#### Task requirements:
Find each line in the listing below that contains the string "will" and copy those lines.

#### Entries supplied:

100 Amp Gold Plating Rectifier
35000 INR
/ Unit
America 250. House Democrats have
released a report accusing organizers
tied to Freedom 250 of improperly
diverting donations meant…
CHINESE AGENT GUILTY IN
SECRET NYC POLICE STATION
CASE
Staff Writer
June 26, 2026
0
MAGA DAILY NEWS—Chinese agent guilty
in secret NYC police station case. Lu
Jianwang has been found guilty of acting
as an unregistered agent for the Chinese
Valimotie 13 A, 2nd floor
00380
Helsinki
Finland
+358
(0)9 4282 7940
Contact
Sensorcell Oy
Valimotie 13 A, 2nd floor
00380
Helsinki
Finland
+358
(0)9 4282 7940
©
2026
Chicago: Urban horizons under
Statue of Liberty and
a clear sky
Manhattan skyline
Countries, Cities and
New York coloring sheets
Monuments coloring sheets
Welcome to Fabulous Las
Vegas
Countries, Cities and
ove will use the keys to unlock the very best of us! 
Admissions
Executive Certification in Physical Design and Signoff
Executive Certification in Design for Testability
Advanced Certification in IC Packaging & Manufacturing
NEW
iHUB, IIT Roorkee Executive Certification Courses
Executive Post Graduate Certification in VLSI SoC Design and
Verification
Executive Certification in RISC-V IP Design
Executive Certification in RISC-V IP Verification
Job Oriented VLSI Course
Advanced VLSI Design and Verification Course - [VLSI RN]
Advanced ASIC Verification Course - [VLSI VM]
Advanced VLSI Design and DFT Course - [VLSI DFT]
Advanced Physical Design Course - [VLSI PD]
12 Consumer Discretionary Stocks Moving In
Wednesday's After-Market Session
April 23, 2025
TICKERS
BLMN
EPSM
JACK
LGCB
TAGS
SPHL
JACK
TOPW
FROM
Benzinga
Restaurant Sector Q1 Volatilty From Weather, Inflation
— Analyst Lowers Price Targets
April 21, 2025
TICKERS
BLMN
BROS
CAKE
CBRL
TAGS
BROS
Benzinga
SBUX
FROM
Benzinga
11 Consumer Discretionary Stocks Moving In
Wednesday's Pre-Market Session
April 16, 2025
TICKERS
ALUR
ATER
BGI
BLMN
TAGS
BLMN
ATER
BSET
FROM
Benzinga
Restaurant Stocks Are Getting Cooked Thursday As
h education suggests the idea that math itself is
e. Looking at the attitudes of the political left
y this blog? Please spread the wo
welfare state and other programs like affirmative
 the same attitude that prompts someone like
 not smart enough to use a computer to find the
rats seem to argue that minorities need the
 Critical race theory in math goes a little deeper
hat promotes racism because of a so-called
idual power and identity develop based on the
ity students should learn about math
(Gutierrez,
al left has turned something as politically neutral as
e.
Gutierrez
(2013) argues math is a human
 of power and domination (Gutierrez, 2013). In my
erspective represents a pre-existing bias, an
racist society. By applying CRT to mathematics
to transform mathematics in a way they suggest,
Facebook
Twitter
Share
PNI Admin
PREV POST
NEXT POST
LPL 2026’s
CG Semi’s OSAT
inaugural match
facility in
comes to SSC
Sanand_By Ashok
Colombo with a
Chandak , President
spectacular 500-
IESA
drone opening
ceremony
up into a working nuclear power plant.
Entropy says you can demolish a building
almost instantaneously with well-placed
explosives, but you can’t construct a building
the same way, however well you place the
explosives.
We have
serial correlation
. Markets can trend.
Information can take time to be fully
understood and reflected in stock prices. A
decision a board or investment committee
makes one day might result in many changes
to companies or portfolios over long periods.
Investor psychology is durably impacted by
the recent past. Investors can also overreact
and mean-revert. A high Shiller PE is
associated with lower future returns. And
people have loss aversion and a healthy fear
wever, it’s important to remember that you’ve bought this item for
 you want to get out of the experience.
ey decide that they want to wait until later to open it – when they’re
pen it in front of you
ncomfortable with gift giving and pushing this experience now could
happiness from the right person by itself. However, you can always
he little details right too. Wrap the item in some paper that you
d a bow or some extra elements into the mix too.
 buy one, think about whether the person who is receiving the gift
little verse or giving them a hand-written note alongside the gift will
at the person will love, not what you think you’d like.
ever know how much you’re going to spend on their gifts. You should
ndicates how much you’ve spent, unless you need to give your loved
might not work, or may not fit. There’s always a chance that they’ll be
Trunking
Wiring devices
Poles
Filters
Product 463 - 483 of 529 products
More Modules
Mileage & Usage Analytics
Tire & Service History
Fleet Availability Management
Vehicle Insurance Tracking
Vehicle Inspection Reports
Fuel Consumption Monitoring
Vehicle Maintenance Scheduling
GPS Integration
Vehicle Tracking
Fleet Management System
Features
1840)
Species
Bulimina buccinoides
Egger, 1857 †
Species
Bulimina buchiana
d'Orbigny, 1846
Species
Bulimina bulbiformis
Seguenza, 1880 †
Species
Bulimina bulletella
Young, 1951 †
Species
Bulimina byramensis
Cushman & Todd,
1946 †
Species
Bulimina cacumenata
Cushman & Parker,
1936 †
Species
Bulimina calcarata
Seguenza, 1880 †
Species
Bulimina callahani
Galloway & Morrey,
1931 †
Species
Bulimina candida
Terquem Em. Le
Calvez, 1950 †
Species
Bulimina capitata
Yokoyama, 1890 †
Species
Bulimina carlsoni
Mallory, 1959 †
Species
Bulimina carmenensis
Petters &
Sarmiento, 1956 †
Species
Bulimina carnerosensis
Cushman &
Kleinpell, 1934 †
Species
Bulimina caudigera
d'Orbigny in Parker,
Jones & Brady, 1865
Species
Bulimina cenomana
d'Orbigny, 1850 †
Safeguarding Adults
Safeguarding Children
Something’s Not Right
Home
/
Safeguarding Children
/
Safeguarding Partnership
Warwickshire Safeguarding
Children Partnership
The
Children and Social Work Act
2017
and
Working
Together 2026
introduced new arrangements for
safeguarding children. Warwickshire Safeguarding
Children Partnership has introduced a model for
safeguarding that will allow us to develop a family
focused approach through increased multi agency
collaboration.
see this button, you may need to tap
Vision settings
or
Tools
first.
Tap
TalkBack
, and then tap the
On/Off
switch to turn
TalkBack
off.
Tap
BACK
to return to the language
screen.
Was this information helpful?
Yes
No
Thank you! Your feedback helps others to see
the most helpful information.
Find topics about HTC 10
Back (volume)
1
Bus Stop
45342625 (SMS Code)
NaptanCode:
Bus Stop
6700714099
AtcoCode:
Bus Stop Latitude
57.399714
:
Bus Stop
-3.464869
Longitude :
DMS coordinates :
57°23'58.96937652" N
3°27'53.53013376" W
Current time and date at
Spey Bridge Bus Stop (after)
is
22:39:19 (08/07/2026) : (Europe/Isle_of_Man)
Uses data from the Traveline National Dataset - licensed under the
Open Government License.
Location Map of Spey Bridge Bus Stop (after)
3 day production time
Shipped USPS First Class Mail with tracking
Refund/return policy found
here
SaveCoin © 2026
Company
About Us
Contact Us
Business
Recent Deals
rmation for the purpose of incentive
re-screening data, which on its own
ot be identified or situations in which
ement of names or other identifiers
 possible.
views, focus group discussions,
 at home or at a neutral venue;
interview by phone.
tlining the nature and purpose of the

#### Expected output:
ove will use the keys to unlock the very best of us! 
little verse or giving them a hand-written note alongside the gift will
at the person will love, not what you think you’d like.
safeguarding that will allow us to develop a family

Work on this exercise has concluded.